Re: performance data not kept for some services
Posted: Fri Apr 08, 2011 11:18 am
by rdedon
Another heads up, we do have it working but putting it through a few tests firsts

Re: performance data not kept for some services
Posted: Fri Apr 08, 2011 11:35 am
by mguthrie
Ok, I think I got it. You may have found a PNP bug, because the perf data that you have "should" be working according to their documentation. I ran some syntax tests on your performance data, and I think I found what was causing the problem.
I removed the [min][max] values from the performance data, and the rrd files generated.
Fixed Perfdata:
'physical memory %'=25%;80;90;;; 'physical memory'=1.0G;3.;3.;
Broken Perfdata:
'physical memory %'=25%;80;90;;; 'physical memory'=1.0G;3.;3.;0;4;
I tried several different possibilities to get those min/max values to work, but for whatever reason, they seem to be preventing the rrd files from being generated.

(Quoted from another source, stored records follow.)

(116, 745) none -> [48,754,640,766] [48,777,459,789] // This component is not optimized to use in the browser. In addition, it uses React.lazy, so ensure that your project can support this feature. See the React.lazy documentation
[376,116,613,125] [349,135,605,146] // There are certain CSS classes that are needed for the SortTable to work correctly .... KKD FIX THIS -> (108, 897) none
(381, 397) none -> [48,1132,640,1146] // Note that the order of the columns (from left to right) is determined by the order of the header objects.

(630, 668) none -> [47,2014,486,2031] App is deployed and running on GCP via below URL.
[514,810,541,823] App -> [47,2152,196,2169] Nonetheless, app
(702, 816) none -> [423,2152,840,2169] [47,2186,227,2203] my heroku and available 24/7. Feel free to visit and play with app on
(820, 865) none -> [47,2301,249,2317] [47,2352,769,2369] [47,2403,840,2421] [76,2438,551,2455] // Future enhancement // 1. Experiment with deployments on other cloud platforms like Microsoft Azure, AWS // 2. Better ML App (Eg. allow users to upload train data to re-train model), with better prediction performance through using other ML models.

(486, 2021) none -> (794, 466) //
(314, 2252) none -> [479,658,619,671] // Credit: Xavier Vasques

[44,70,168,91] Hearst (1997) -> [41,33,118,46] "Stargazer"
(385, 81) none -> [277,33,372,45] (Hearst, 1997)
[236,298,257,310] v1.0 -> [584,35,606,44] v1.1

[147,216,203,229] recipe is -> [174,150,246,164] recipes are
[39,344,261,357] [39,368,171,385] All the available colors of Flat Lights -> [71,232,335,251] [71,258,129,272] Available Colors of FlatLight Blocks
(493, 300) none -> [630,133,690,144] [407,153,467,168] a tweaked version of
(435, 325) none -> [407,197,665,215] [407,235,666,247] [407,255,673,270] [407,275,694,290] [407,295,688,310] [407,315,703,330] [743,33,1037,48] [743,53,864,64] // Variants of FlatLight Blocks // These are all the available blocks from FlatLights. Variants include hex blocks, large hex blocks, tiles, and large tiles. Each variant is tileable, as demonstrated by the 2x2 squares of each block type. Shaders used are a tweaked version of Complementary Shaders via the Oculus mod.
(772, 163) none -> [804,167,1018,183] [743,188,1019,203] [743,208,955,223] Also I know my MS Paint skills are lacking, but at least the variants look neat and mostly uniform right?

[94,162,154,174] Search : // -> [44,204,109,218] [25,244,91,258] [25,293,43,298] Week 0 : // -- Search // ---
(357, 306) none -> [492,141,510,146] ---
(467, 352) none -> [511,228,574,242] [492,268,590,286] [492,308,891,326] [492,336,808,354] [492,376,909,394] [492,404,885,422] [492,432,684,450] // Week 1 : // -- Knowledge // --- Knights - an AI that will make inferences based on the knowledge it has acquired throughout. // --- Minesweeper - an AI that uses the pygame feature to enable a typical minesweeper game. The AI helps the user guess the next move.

Re: performance data not kept for some services
Posted: Fri Apr 08, 2011 4:07 pm
by lyle
Lucky me. 8-|
I don't have any control over those min/max parameters being returned by NSClient++, right?
I see you're distributing XI with version 0.4.14 of PNP. I wonder if 0.6 would fix this? I'm guessing that bug reports for 0.4 won't get much attention.
I need to get this working. So I've posed the question on the NSClient++ forum, but guess I should post on the PNP forum too.
Thanks for taking a look at this, and please let me know if the Team has any other thoughts..Lyle
Re: performance data not kept for some services
Posted: Fri Apr 08, 2011 4:57 pm
by mguthrie
Actually the min/max specifications are probably being passed as parameters somewhere in the command definition, either the XI server's command definition, or on NSClient. If you could send the check command definition, the service definition, and the NSClient's command definition we can probably help you find it.